Adjournment Proceedings

[Adjournment Proceedings]

    A motion to adjourn the House under Standing Order 38 deemed to have been moved.
(1905)

[Translation]

Public Transit

    Mr. Speaker, in this House on May 5, 2008, I asked a question that I feel is very important and for which I did not really receive a satisfactory response. I asked the Minister of Transport, Infrastructure and Communities what he intended to do to help consumers who have been taken hostage by the rising price of gas and the absence of alternatives such as public transit.
    Not enough is being done to resolve this issue. In Rimouski, for example, there is no public transit per se, although there are alternatives such as carpooling and the taxibus program. It is a good start, but it is not enough and students in particular are lobbying municipal representatives. That is not all. The RCMs in my riding do not offer any public transit. There are 88,000 people in my riding, which is a significant number. It would therefore be useful, economically sound and more ecological to offer public transit between the municipalities and the larger centres.
    Let us hope the government does not turn around and tell us that it has already invested and is sharing some of the gas tax with the municipalities. We know that. We want to know the government's new plans, mainly to deal with this crisis and the rising price of gas. In my region, as in many others, the RCMs do not have public transit.
    In other words, the government's tangible actions are rare and inadequate from an economic and environmental standpoint. We know that the provinces and the municipalities are in a tight fiscal situation. Municipal governments have to replace aging infrastructure with a precarious tax base, maintain the roads, the wharves and waterworks and supply the towns with water. When all that infrastructure comes to the end of its useful life, it consumes a big part of the municipal budget, which is quite often small, and from which municipalities are expected to invest in public transit.
    The investment required across Canada is around $31 billion to upgrade water treatment, $21 billion for transport, according to Professor Saeed Mirza, from the University of McGill, and $22.8 billion for public transit. The government's investment in these sectors pales in comparison and the annual $2 billion from the gas tax fund even more so.
    Accordingly, can the parliamentary secretary explain why his government voted against my motion? Why did he and his colleagues reject my proposal to redistribute the wealth between the oil companies, who are making huge profits, and the people who are victims of a lack of infrastructure?

————————

## Exercise directions
Carry the public transit speech forward from its final sentence. The records have nothing to do with this.

————————

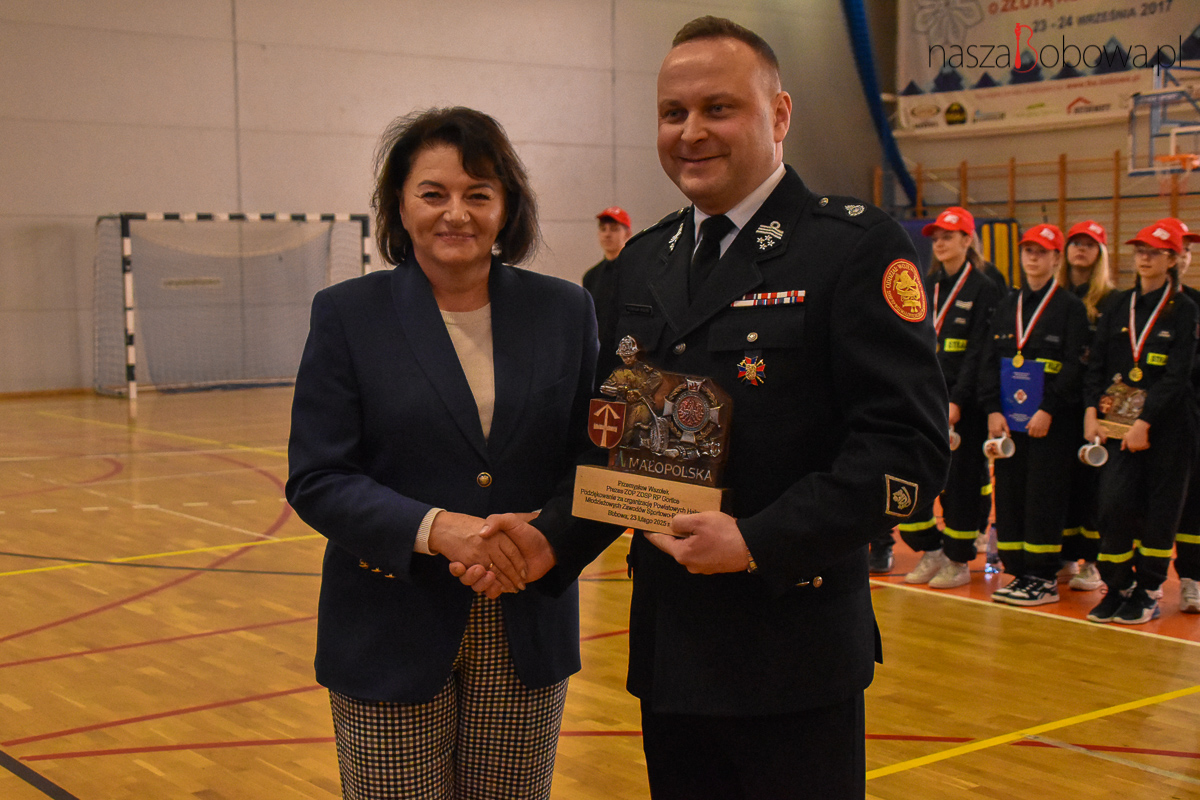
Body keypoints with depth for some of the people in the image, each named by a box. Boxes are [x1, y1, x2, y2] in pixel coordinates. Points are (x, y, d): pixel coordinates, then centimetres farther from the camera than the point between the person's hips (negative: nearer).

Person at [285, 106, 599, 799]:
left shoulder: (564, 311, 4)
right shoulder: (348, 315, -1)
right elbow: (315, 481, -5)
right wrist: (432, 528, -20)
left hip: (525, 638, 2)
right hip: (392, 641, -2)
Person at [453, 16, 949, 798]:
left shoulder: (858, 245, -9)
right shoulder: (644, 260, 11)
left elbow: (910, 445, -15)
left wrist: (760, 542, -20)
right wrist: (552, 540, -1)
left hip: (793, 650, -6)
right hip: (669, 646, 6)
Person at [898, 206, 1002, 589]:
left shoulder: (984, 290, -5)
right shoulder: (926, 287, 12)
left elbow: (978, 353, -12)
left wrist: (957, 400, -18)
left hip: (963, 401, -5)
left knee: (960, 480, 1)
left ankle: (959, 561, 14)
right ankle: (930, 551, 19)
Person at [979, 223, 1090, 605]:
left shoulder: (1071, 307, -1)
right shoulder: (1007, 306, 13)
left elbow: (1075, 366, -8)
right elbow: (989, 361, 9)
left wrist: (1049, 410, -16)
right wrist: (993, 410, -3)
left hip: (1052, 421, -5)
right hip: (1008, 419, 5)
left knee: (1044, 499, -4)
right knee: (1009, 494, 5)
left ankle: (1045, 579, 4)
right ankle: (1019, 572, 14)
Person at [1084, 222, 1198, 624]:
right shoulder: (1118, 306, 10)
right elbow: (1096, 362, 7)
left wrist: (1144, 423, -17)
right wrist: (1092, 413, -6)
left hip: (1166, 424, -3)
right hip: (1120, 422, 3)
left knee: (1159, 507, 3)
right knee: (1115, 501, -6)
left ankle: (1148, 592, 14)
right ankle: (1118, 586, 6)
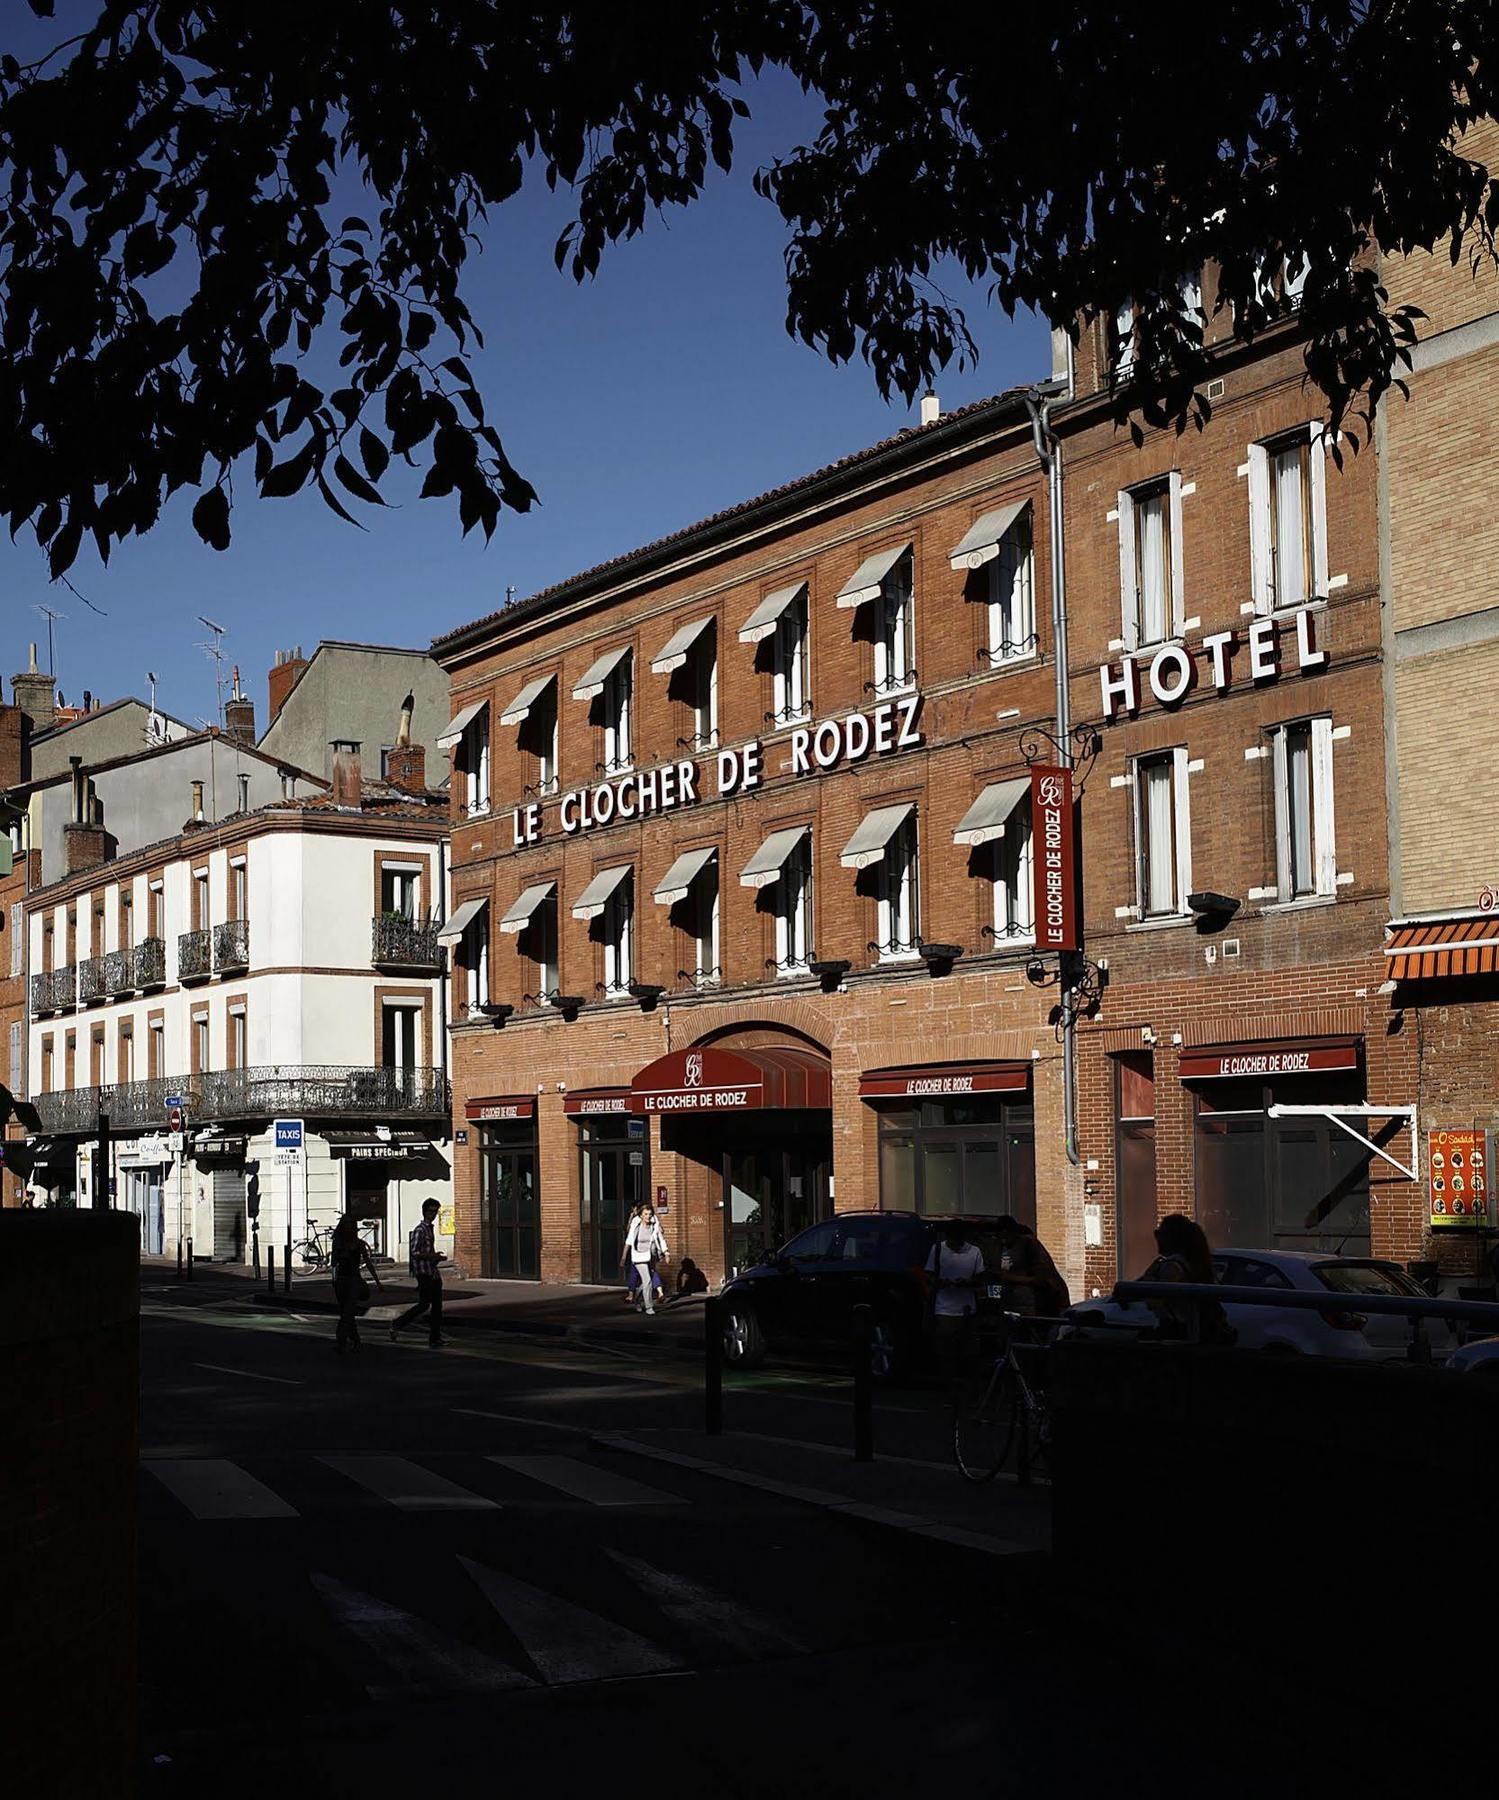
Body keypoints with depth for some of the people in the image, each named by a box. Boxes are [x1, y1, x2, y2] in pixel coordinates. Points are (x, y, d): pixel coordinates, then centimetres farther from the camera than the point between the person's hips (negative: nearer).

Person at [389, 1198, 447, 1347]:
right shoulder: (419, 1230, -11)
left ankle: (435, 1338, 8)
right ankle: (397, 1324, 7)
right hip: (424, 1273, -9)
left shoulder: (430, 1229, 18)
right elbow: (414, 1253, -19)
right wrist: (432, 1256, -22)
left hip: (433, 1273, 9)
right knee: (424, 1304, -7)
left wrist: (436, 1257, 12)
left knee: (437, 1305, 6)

————————

## Reply
    What is this government waiting for to implement public transit projects in the regions with provincial partners, including Quebec, to encourage energy efficient initiatives and considerably reduce our dependence on oil? That is the path to take, so why not do something to reduce this dependence and transition toward a green economy?
    In light of the needs in the regions and the major environmental challenges, this government's responsibilities are overwhelming. When will there be responsible funding for public transit in the regions?

[English]

    Mr. Speaker, I am from a rural area as well, so I understand many of the challenges the member faces. We have a lack of public transportation in our area of the world as well. This is really why the government has already moved ahead of the rising price of gas. We have redistributed wealth, as the member has asked. We have redistributed it from the government back to the pocketbooks of people.
    The government is getting things done. We have lowered the income tax levels substantially. We have raised the personal exemptions. We have reduced the GST.
    Therefore, thanks to our government's reductions to the GST alone, Canadians this year will save over half a billion dollars in reduced gas taxes. The Conservative Party and the Conservative government know that Canadians do not want higher taxes. They want results.
    For the information of my friend across the way, I did talk to someone in my riding. He is the father of four young children. He does not make a lot of money, but he has told me that his accountant has said, because of the tax changes we have made over the last three years in government, that he will save over $2,000 in income tax this year because of those changes. Therefore, he is saving a substantial amount of money. He is able to keep his own money and make decisions about where he wants to spend it.
    The opposition and the Leader of the Opposition want to go in the opposite direction. We want to lower taxes. The Liberals want to impose a new tax. The Liberal Party's new plan is to force a massive new permanent carbon tax on each and every Canadian.
    We are already struggling with the high price of gas. To impose a tax is crazy. What is more, combined with the Liberals' musing about hiking the GST, the new massive gas tax would mean dramatic new and unparalleled tax increases on almost everything Canadians buy and do.
    We know the Liberals love to reach deeper and deeper into the pockets of hard-working Canadians and take more and more taxpayer money to fuel their reckless spending, as they are determined to furiously max out the national credit card. The Liberal leader has already made spending promises that would plunge Canada $62 billion deeper into the hole. He realized that the only way to achieve those goals would be to impose a huge new tax, a carbon tax that would then enable him to make ends meet.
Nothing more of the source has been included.